_Exercise A_
Summarize the forum posts about DDS and PNG textures in two sentences.
_Exercise B_
In the forum posts about DDS and PNG textures, which per-unit texture sizes are given as examples of modern specs?
_Exercise C_
Write the next part of the forum discussion about DDS and PNG textures, starting after the last post shown.

---------- Supplied text ----------

Posted: 22 Aug 2006, 08:54
by KDR_11k
PNGs are decompressed upon loading. DDS is loaded as a compressed texture. That's the difference, the compression in a DDS file will remain in place even when it's loaded into texture memory. A 4096x4096x24bit texture will take 48 MB texture memory as a TGA, PNG, BMP, etc. As a DDS (assuming DXT1) that would be reduced to roughly 8 MB (assuming a 6:1 compression ratio which I think is what DXT1 gives you). Granted, you may not use any texture that large but if you add all your textures together you can end up with the same size. Many Spring mods are made with ancient graphics specs so they'll run well on a modern machine even with uncompressed textures. However, if you were to approach modern specs for your textures (e.g. 512x512 or 1024x1024 per unit) you can easily hit the texture memory limit and that means your framerate dies.

Posted: 22 Aug 2006, 11:17
by Zenka
If DDS is specially made for texturing 3D units, then there is little reason not to use it.
Actually the only thing that kept me using TGA is that I never got DDS to work. I could try again of course ;)

---------- Study material ----------

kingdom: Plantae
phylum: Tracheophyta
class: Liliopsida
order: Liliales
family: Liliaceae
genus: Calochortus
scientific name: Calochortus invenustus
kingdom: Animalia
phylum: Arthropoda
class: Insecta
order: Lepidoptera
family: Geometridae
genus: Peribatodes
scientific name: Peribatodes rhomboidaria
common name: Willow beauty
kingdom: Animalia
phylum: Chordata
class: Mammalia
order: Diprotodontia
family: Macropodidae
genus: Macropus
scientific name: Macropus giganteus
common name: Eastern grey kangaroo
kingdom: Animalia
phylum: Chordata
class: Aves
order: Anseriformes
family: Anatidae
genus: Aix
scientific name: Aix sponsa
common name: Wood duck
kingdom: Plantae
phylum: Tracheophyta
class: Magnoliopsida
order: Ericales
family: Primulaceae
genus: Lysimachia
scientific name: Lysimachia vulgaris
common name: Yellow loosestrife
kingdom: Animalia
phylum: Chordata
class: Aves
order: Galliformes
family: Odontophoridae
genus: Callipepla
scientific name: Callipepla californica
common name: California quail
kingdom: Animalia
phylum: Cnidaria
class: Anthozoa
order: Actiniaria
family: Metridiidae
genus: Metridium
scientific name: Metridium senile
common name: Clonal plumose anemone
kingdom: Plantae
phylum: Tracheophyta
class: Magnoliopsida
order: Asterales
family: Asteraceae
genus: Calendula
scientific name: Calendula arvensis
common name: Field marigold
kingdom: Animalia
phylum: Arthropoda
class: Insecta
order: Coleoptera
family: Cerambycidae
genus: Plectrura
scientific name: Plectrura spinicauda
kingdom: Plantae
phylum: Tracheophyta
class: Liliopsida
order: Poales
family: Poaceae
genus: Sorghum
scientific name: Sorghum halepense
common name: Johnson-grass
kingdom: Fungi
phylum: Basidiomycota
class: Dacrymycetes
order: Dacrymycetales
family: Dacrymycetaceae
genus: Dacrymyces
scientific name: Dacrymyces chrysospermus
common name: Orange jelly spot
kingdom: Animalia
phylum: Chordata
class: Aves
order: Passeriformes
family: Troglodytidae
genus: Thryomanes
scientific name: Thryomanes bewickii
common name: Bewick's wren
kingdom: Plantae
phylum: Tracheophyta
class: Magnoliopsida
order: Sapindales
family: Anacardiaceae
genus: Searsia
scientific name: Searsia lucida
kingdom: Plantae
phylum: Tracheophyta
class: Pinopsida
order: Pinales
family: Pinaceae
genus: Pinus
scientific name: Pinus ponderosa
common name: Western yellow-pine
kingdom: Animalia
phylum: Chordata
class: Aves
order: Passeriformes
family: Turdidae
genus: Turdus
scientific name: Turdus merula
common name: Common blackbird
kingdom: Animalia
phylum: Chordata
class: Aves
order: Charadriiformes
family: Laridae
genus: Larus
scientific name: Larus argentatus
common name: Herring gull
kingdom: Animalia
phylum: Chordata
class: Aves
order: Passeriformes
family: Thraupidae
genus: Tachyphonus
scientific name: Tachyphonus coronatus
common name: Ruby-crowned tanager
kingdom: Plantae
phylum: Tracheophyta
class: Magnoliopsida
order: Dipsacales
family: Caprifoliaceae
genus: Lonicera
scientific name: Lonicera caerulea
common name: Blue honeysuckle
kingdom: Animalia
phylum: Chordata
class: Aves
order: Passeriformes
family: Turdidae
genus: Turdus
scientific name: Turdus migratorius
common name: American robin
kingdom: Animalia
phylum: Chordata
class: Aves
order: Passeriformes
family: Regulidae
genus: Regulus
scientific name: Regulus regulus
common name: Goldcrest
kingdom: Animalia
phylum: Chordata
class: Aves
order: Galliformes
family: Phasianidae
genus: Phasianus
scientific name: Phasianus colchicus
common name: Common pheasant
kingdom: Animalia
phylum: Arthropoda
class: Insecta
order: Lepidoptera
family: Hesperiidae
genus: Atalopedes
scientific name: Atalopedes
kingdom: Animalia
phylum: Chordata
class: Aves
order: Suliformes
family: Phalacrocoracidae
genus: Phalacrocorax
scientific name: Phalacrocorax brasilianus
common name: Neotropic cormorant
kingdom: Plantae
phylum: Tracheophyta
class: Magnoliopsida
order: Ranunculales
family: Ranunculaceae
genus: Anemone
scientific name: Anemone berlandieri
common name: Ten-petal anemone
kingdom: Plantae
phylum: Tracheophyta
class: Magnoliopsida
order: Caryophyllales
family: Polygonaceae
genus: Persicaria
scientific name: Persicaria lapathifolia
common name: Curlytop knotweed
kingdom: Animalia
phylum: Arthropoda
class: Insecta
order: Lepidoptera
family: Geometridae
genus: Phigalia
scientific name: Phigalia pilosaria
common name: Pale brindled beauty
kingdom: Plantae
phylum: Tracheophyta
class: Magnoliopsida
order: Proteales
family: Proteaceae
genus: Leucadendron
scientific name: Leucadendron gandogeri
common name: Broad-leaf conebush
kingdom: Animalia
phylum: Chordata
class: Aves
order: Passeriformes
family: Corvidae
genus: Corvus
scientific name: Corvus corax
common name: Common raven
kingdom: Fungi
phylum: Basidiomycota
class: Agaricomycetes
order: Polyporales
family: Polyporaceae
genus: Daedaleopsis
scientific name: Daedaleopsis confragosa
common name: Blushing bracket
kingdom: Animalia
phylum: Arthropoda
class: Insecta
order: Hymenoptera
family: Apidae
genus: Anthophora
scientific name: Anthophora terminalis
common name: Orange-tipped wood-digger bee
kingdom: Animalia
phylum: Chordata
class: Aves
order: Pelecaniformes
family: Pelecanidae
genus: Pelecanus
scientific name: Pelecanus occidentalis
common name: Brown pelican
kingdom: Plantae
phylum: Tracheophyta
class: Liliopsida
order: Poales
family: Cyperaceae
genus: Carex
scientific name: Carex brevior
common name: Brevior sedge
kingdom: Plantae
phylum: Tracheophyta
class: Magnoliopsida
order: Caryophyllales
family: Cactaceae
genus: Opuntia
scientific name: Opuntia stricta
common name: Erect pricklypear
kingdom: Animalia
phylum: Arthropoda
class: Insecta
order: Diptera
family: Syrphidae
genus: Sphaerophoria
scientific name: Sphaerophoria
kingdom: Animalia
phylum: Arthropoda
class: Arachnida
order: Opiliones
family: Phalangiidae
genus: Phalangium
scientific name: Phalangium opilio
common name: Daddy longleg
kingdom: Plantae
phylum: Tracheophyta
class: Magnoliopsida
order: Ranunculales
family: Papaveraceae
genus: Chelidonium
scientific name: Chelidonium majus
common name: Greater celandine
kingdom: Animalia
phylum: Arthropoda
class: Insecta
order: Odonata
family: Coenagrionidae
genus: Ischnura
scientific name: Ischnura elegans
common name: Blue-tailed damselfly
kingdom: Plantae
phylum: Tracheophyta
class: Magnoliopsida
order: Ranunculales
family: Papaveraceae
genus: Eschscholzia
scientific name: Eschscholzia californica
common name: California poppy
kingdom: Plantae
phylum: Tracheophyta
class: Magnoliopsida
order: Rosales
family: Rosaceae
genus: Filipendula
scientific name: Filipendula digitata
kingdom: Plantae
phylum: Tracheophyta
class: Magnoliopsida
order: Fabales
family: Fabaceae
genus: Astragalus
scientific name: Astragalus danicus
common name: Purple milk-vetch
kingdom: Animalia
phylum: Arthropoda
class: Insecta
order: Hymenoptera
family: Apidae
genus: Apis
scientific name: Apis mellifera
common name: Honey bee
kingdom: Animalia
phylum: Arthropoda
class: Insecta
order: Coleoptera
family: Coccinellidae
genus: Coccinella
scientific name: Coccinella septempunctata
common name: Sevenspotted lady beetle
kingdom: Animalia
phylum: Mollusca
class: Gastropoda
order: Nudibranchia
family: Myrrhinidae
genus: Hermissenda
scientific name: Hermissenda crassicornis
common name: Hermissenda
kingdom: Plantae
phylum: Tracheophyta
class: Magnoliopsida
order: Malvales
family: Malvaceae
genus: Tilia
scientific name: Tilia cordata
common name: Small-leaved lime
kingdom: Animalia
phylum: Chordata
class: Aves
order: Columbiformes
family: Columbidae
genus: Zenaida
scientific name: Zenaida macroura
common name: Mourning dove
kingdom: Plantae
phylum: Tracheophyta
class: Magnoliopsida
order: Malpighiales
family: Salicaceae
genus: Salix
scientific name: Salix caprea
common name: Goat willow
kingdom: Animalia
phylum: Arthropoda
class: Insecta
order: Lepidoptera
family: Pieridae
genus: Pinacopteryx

----------

_Written answer A_
KDR_11k explains that PNGs are decompressed on loading while DDS files stay compressed in texture memory, so a 4096x4096x24bit texture that takes 48 MB as a TGA or PNG would take roughly 8 MB as a DXT1 DDS, and textures at modern specs can hit the texture memory limit and kill the framerate. Zenka replies that there is little reason not to use DDS if it is specially made for texturing 3D units, and says that the only reason for staying with TGA was never getting DDS to work.

_Written answer B_
512x512 or 1024x1024 per unit.

_Written answer C_
Posted: 22 Aug 2006, 12:01
by Weaver
Das Bruce wrote:
AF wrote:Yah png's rock
Not for complex images. I'd use them for smoths gundam or arghs nano blobs textures perhaps due the their design of being limited in colours. However in mods where camo and such are used extensively I'd go with low compression jpg's or so I'm hearing dds but I can't say on dds due to lack of experience.
PNG supports 8bits per colour ie 24bit or 16.7million colours, plus an 8bit alpha channel. That is as much as any other format you could use. If you were talking about GIFs I'd understand your point.

Posted: 22 Aug 2006, 14:27
by HAARP
Weaver wrote:
Das Bruce wrote:Not for complex images. I'd use them for smoths gundam or arghs nano blobs textures perhaps due the their design of being limited in colours. However in mods where camo and such are used extensively I'd go with low compression jpg's or so I'm hearing dds but I can't say on dds due to lack of experience.
PNG supports 8bits per colour ie 24bit or 16.7million colours, plus an 8bit alpha channel. That is as much as any other format you could use. If you were talking about GIFs I'd understand your point.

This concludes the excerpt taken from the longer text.